Single-source shortest path: \(\Delta\)-stepping
Alternate approach: hybrid algorithm
- Process a “bucket” at a time
- Relax “light” edges (wt < \(\Delta\)), might add to bucket
- When bucket empties, relax “heavy” edges a la Dijkstra
Maximal independent sets (MIS)
- \(S \subset V\) independent if none are neighbors.
- Maximal if no others can be added and remain independent.
- Maximum if no other MIS is bigger.
- Maximum is NP-hard; maximal is easy (serial)
Simple greedy MIS
- Start with \(S\) empty
- For each \(v \in V\) sequentially, add \(v\) to \(S\) if possible.
Luby’s algorithm
- Init \(S := \emptyset\)
- Init candidates \(C := V\)
- While \(C \neq \emptyset\)
- Label each \(v\) with a random \(r(v)\)
- For each \(v \in C\) in parallel, if \(r(v) < \min_{\mathcal{N}(v)} r(u)\)
- Move \(v\) from \(C\) to \(S\)
- Remove neighbors from \(v\) to \(C\)
Very probably finishes in \(O(\log n)\) rounds.
Luby’s algorithm (round 1)
Luby’s algorithm (round 2)
A fundamental problem
Many graph ops are
- Computationally cheap (per node or edge)
- Bad for locality
Memory bandwidth as a limiting factor.
Big data?
Consider:
- 323 million in US (fits in 32-bit int)
- About 350 Facebook friends each
- Compressed sparse row: about 450 GB
Topology (no metadata) on one big cloud node...
Graph rep: Adj matrix
Pro: efficient for dense graphs
Con: wasteful for sparse case...
Graph rep: Coordinate
- Tuples: \((i,j,w_{ij})\)
- Pro: Easy to update
- Con: Slow for multiply
Graph rep: Adj list
- Linked lists of adjacent nodes
- Pro: Still easy to update
- Con: May cost more to store than coord?
Graph rep: CSR
Pro: traversal? Con: updates
Graph rep: implicit
- Idea: Never materialize a graph data structure
- Key: Provide traversal primitives
- Pro: Explicit rep’n sometimes overkill for one-off graphs?
- Con: Hard to use canned software (except NLA?)
Graph algorithms and LA
- Really is standard LA
- Spectral partitioning and clustering
- PageRank and some other centralities
- “Laplacian Paradigm” (Spielman, Teng, others...)
- Looks like LA
- Floyd-Warshall
- Breadth-first search?
Graph algorithms and LA
Semirings have \(\oplus\) and \(\otimes\) s.t.
- Addition is commutative+associative with a 0
- Multiplication is associative with identity 1
- Both are distributive
- \(a \otimes 0 = 0 \otimes a = 0\)
- But no subtraction or division
Technically modules over semirings
Graph algorithms and LA
Example: min-plus
- \(\oplus = \min\) and additive identity \(0 \equiv \infty\)
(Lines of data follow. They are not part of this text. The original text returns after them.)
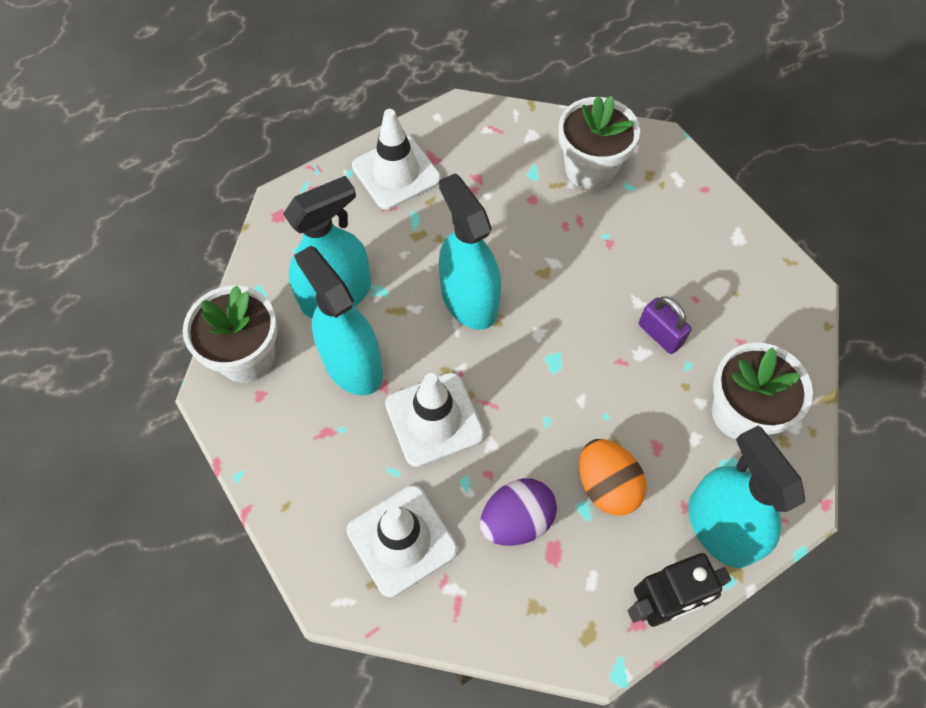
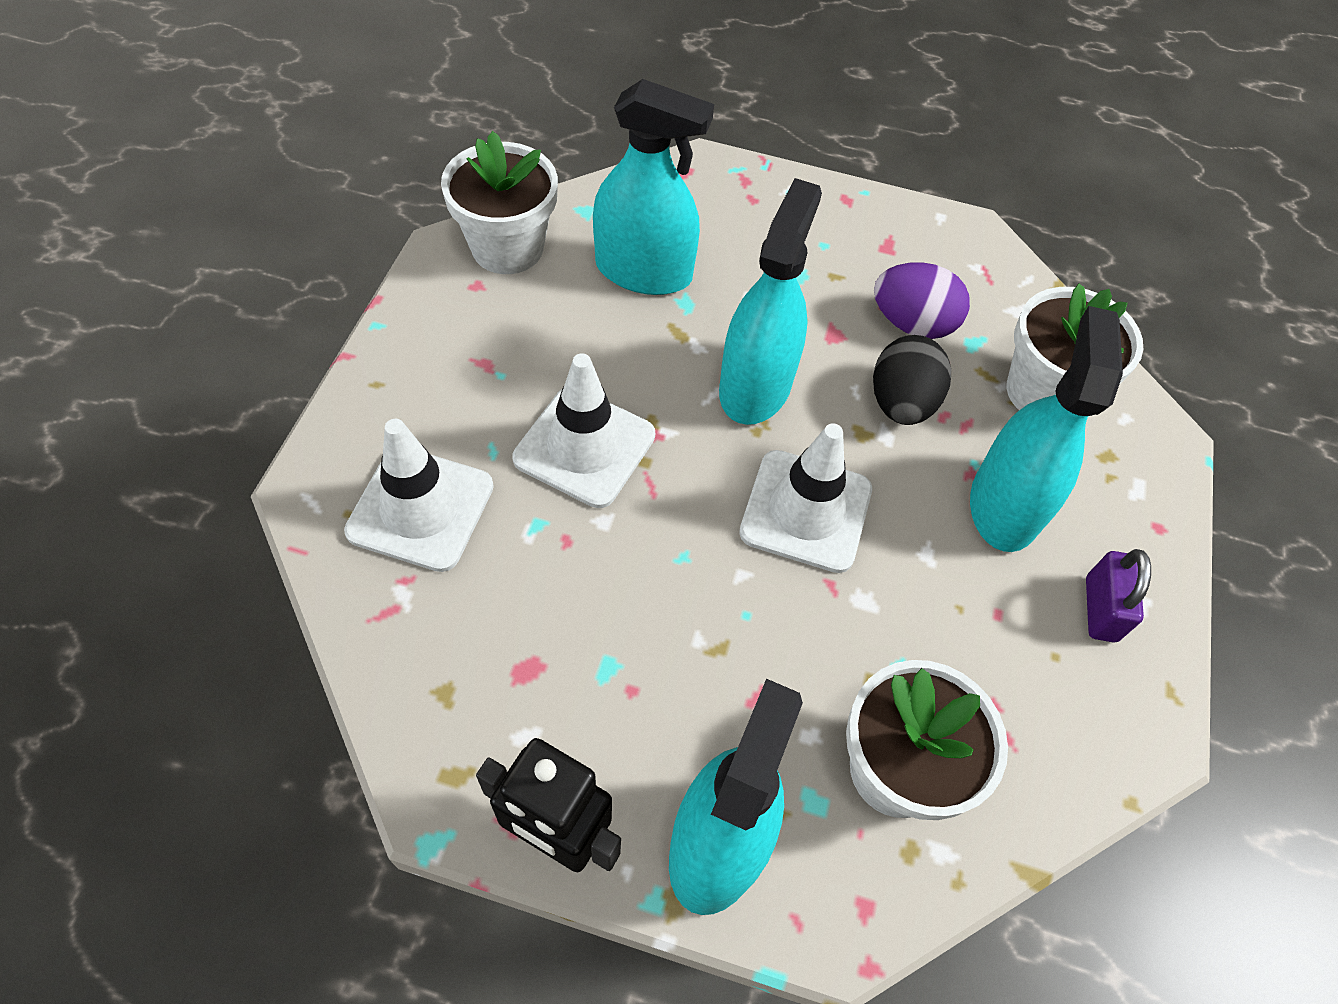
camera: 45 degrees right, 5 degrees down
(352, 364) = (580, 335): turquoise spray bottle -> turquoise spray bottle (1004, 505)
(396, 173) = (835, 227): white traffic cone -> white traffic cone (806, 511)
(516, 520) = (534, 605): purple egg -> purple egg (912, 324)
(541, 239) = (901, 403): none -> black egg
(606, 486) = (658, 673): orange egg -> none
(660, 334) = (909, 605): purple padlock -> purple padlock (1100, 609)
- \(\otimes = +\) and multiplicative identity \(1 \equiv 0\)
- Useful for shortest distance: \(d = A \otimes d\)
Graph BLAS
http://www.graphblas.org/
- Version 1.3.0 (final) as of 2019-09-25
- (Opaque) internal sparse matrix data structure
- Allows operations over misc semirings
Graph frameworks
Several to choose from!
- Pregel, Apache Giraph, Stanford GPS, ...
- GraphLab family
- GraphLab: Original distributed memory
- PowerGraph: For “natural” (power law) networks
- GraphChi: Chihuahua – shared mem vs distributed
- Outperformed by Galois, Ligra, BlockGRACE, others
- But... programming model was easy
- GraphIt - best of both worlds?
Graph frameworks
- “Think as a vertex”
- Each vertex updates locally
- Exchanges messages with neighbors
- Runtime actually schedules updates/messages
- Message sent at super-step \(S\) arrives at \(S+1\)
- Looks like BSP
At what COST?
“Scalability! But at what COST?”
McSherry, Isard, Murray, HotOS 15
You can have a second computer once you’ve shown you know how to use the first one.
– Paul Barham (quoted in intro)
- Configuration that Outperforms a Single Thread
- Observation: many systems have unbounded COST!